Her meds are currently - Tritace, One Alpha Capsules, Dilzem XL, Mimpara, Betaloc tabs, Folic Acid tabs. She also has Renagel and Orovite. She was recently started on Either the Mimpara OR the Betaloc, I think the Mimpara - this was something to do with a level of something related to thyroids, I would have to ask again about this.

She confessed to me today that both this morning [ Wednesday morning & just about an hour ago, Thursday 12.30am gmt before bed ] that she felt faint, she fell back on the couch when getting up. We took her BP and it was very low as i suspected.

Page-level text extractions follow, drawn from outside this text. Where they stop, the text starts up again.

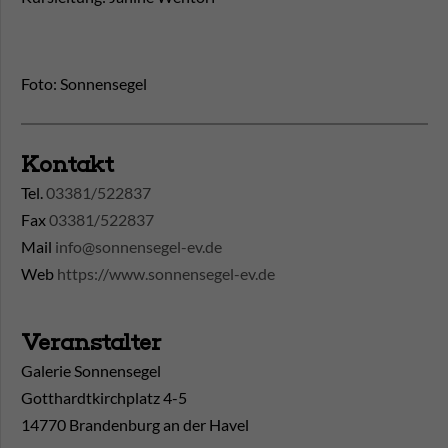
Foto: Sonnensegel
Kontakt
Tel.
03381/522837
Fax
03381/522837
Mail
info@sonnensegel-ev.de
Web
https://www.sonnensegel-ev.de
Veranstalter
Galerie Sonnensegel
Gotthardtkirchplatz 4-5
14770 Brandenburg an der Havel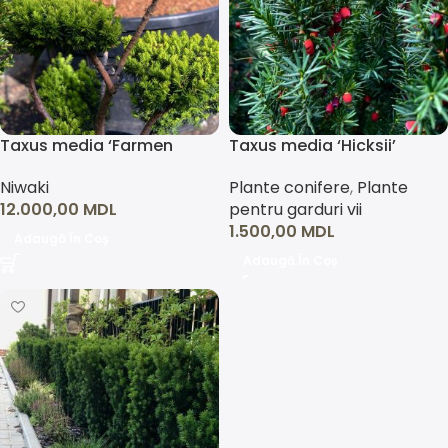
Taxus media ‘Farmen
Taxus media ‘Hicksii’
balls’
Plante conifere
,
Plante
⁠Niwaki
pentru garduri vii
12.000,00
MDL
1.500,00
MDL
Adaugă În Coș
Adaugă În Coș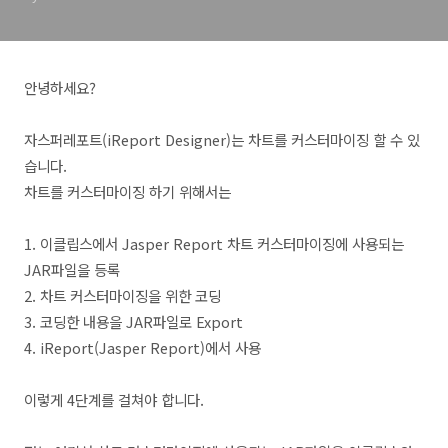
안녕하세요?
자스퍼레포트(iReport Designer)는
차트를 커스터마이징
할 수 있
습니다.
차트를 커스터마이징 하기 위해서는
1. 이클립스에서 Jasper Report 차트 커스터마이징에 사용되는
JAR파일을 등록
2. 차트 커스터마이징을 위한 코딩
3. 코딩한 내용을 JAR파일로 Export
4. iReport(Jasper Report)에서 사용
이렇게 4단계를 걸쳐야 합니다.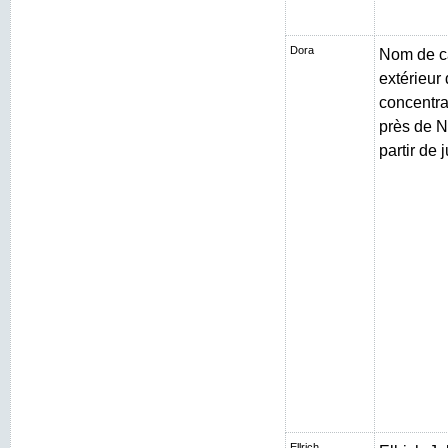
Dora
Nom de c
extérieur
concentr
près de N
partir de 
Ellrich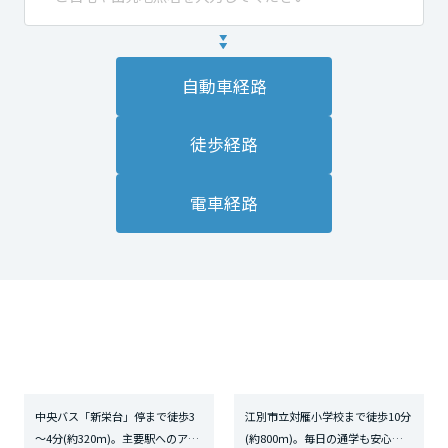
自動車経路
徒歩経路
電車経路
中央バス「新栄台」停まで徒歩3
江別市立対雁小学校まで徒歩10分
～4分(約320ｍ)。主要駅へのアク
(約800ｍ)。毎日の通学も安心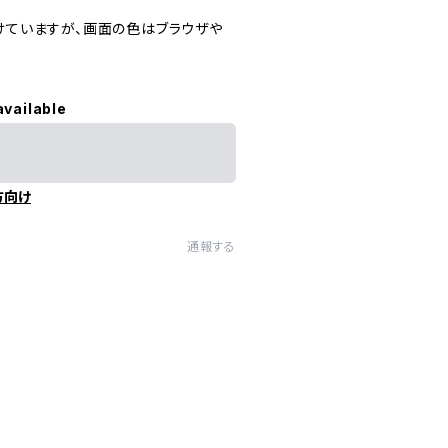
ていますが、画面の色はブラウザや
available
方向け
通報する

I have read a few threads here about people on HD and who are having low BP. Just wanted to share this and interested in any further thoughts you guys may have after my description above,

Cheers & thanks AGAIN,

Hi Aidan,

Your wife should hopefully have been recording her blood pressure, temperature, and weight regularly. She should call her home training nurse or nephrologist and tell him/her what these have been over the past few days since before she felt faint. She should describe her symptoms, when they are better or worse, what medicine(s) she’d taken or dialysate she’d used before the symptoms got bad and what, if anything, has helped to relieve the symptoms. She should describe what any prescribed and over-the-counter drugs and herbs she’s taking. In addition, she should describe her eating, drinking and bowel habits since the symptoms started.

I haven’t seen boxes of dialysate with color coding so I don’t know what those colors mean, but can guess that it relates to the chemical concentration (dextrose, calcium, etc.) of the dialysate. It’s possible that if she’s been eating better since she got out of the hospital, she may be gaining “good weight.” Or she may have had diarrhea causing her to lose more fluid than expected. Her “dry weight” may need to be adjusted and she may need to adjust what solutions she uses to avoid getting dehydrated. One symptoms of dehydration with PD is feeling faint and having low blood pressure. However, since there are other things that can cause these symptoms, talking with the nurse or nephrologist as soon as possible is the best way to resolve this problem.

Hey Aidan
I’m not familiar with the color coding system you’re talking about, but with the Baxter system my partner uses the colored labels indicate different concentrations of dextrose (yellow being the lowest, red the highest and green is in the middle). The higher the concentration of dextrose, the more fluid he pulls off during a treatment. His PD nurse advised him to monitor his blood pressure, as well as any fluid retention, and based on these factors choose the combination of bags he places on the machine. She recommended the same thing when he was doing manual exchanges. Perhaps whatever combination your wife is using is pulling off too much fluid and lowering her blood pressure. I would suggest talking to her PD nurse and/or nephrologist for some suggestions.
Best of luck!

We are new to PD but my husband’s bags are color coded as Aidan has said. This morning his BP was so low we were told to use a green on the cycler and a yellow on the side to dilute. Also to he was to leave off his meds (which he had done the night before) drink plenty of fluids, eat some chicken noodle soup or something with salt. This afternoon before we started his exchange his BP was up and in a good range.

Apparently he has pulled off too much fluid.